Winner of the Turku Book Prize of the European Society for Environmental History and the Rachel Carson Center for Environment and Society.
“Well tied into the literature of national park studies worldwide, this exquisite book… chronicles the unique Swiss experience in creating and managing a national park in which wilderness was nonexistent… Highly recommended.” · Choice
“Kupper effectively links the specific case of Switzerland with globalization and Westernization, international conservation paradigms, the social construction of wilderness, and an evolving understanding of ecosystem dynamics and the science of conservation.” · Mountain Research and Development
“Readers interested in early twentieth-century Swiss conservation (especially its international connections), the bureaucracy of setting up a new national park (particularly one based on a new, science-focused national park idea), and theoretical ideas about the constructed nature of national parks and wilderness will find reward in this work.” · The Public Historian
“Creating Wilderness is a detailed and thought-provoking historical analysis of the origins and development of the Swiss National Park.” · Mountain Research and Development
“National parks have long been a favoured subject for environmental histories, as microcosms where the interaction of nature, science, politics and leisure can be observed.
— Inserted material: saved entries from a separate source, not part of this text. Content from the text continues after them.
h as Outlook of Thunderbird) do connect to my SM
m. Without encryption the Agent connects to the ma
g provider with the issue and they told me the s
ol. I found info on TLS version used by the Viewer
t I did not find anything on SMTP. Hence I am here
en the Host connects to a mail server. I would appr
By linking the Swiss National Park with developments elsewhere in the world, Kupper has delivered an important contribution to this literature…Kupper has provided a comprehensive account of the development of the Swiss National Park as well as a fascinating reinterpretation of the national park as a transnational phenomenon in the twentieth century.” · German History
“This is environmental history of the first order, ranging widely across geographical scales and historical periods to trace the changing discourses and manifestations of the national park model. Kupper convincingly proves that the Swiss national parks, while inspired by the global movement sparked by the creation of the American national parks in the late 19th century, quickly established themselves as a countermodel to the American national parks, and how the Swiss model reflected specifically European concerns.” · Andrew Denning, Western Washington University
“Patrick Kupper’s book is an important contribution to the history of national parks… [by putting] the creation of a Swiss national park into an explicitly transnational context. He understands the Swiss national park not as a mere copy of an American model but in a more nuanced way that blends different international examples with the Swiss historical context… Kupper’s work is squarely in the tradition of Benedict Anderson’s Imagined Communities… Indeed, he nicely debunks the idea that the US invented the national park idea. One might say that Kupper does for national parks what Anderson did for nationalism itself.” · Andrew Isenberg, Temple University
Patrick Kupper is Professor of Economic and Social History at the University of Innsbruck. He is the co-editor of Civilizing Nature: National Parks in Global Historical Perspective (Berghahn, 2012).